Ex. O sofá que não podemos jogar fora. Enquanto for bebê e ele estiver no sofá precisamos segurá-lo. Assim que ele tiver condições de subir no sofá, devemos ensiná-lo a descer de forma segura.

Proteja o que não pode ser eliminado

Quinas devem ganhar proteção.
Se o piso escorrega, não dá para dizer para uma criança não correr porque o piso é liso. Ensina ela a usar a sapatilha. Quando ela começa a ter entendimento vai explicando que deve ter cuidado pois o piso escorrega. E o que ela faz que escorrega. Aqui em casa temos uma sacada com piso frio que molha quando chove. Então mostrávamos ao Ben onde estava molhado e explicávamos que escorregava. Sempre alertamos quando ele ia para a sacada na chuva.
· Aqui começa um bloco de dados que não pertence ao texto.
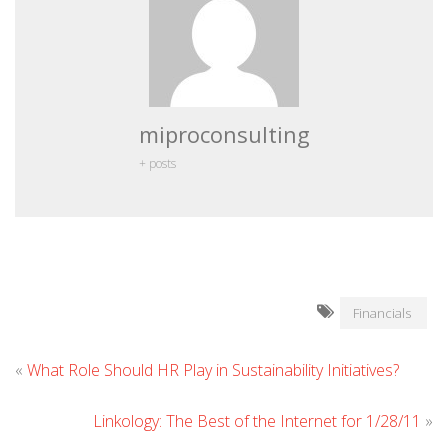
miproconsulting
+ posts
Financials
«
What Role Should HR Play in Sustainability Initiatives?
Linkology: The Best of the Internet for 1/28/11
»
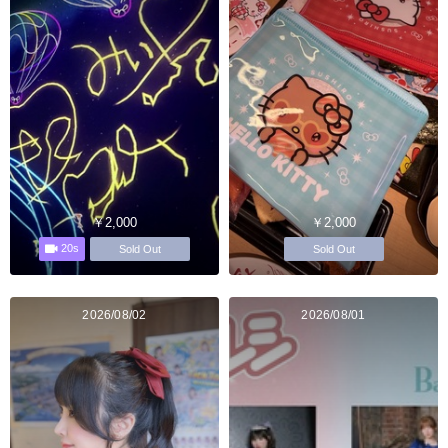
￥2,000
￥2,000
20s
Sold Out
Sold Out
2026/08/02
2026/08/01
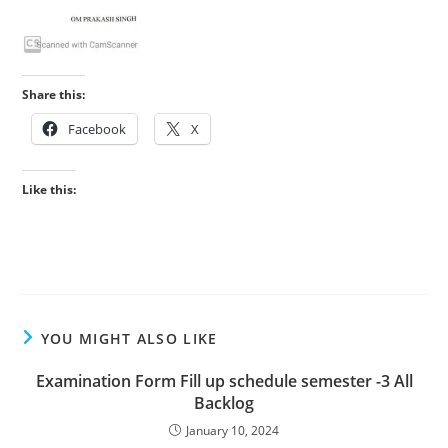
Share this:
Facebook
X
Like this:
YOU MIGHT ALSO LIKE
Examination Form Fill up schedule semester -3 All
Backlog
January 10, 2024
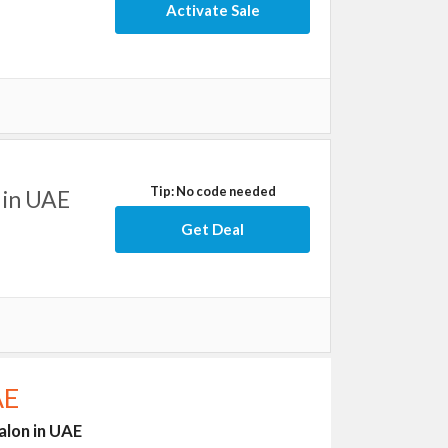
Activate Sale
Tip: No code needed
 in UAE
Get Deal
AE
alon in UAE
Ele caiu umas três ou quatro vezes até aprender a dinâmica da coisa. Mas nunca ficamos naquela chatice de não ai, não vai, sai daí, etc.

Permita mais

Enquanto escrevo Flora, com 7 meses, pegou a térmica do chimarrão. Eu deixei que explorasse o objeto cuidando pra que não se machucasse. foram 5 minutos de exploração antes de ir para outro objeto. E nenhum não foi dito.

Assuma a responsabilidade

Se o ambiente não for preparado para a criança, o adulto deve protegê-la e não esperar que ela o faça. Eu acho mais fácil preparar o ambiente.

Se não quero que meu filho se suje, não leve-o em local que isso pode acontecer. Porque é insano levar a criança na pracinha e não deixar que ela suje a roupa não é?

Avalie

Eu também faço uma categorização das coisas que podem mas eu não quero. Tem as que não quero mesmo e tem as que não quero mas vou permitir. As que você não quer mesmo, devem sair de circulação e ser evitadas. Tipo eu não queria que o Ben brincasse com minha coleção de elefantes para que não quebrassem, então guardei. Mas tinha alguns que não quebravam e que mesmo eu preferindo que ele não brincasse, abri mão do meu “não” e permito que brinque quando pede.  Também não gosto que ele faça farelo no sofá, então o convido a comer biscoito na sacada.

Escolha aquelas que você não gostaria que acontecessem e tente abrir mão por amor ao seu filho. Tipo se sujar na pracinha. Ou tirar suas panelas e potes da cozinha, etc. É chato, vai ter que arrumar tudo depois, mas é só uma fase, logo passa, vale o sacrifício.

Por fim, crie um ambiente adaptado com todas as coisas que seu filho pode fazer. Assim, ele vai saciar sua necessidade infantil, vai crescer com segurança e, com certeza, irá aprender o que é não de forma adequada e sadia. Ah, e melhor, ele saberá mostrar isso de forma positiva ao seus filhos no futuro.

E você quais os desafios? Como lidou com o não e a adaptação de sua casa?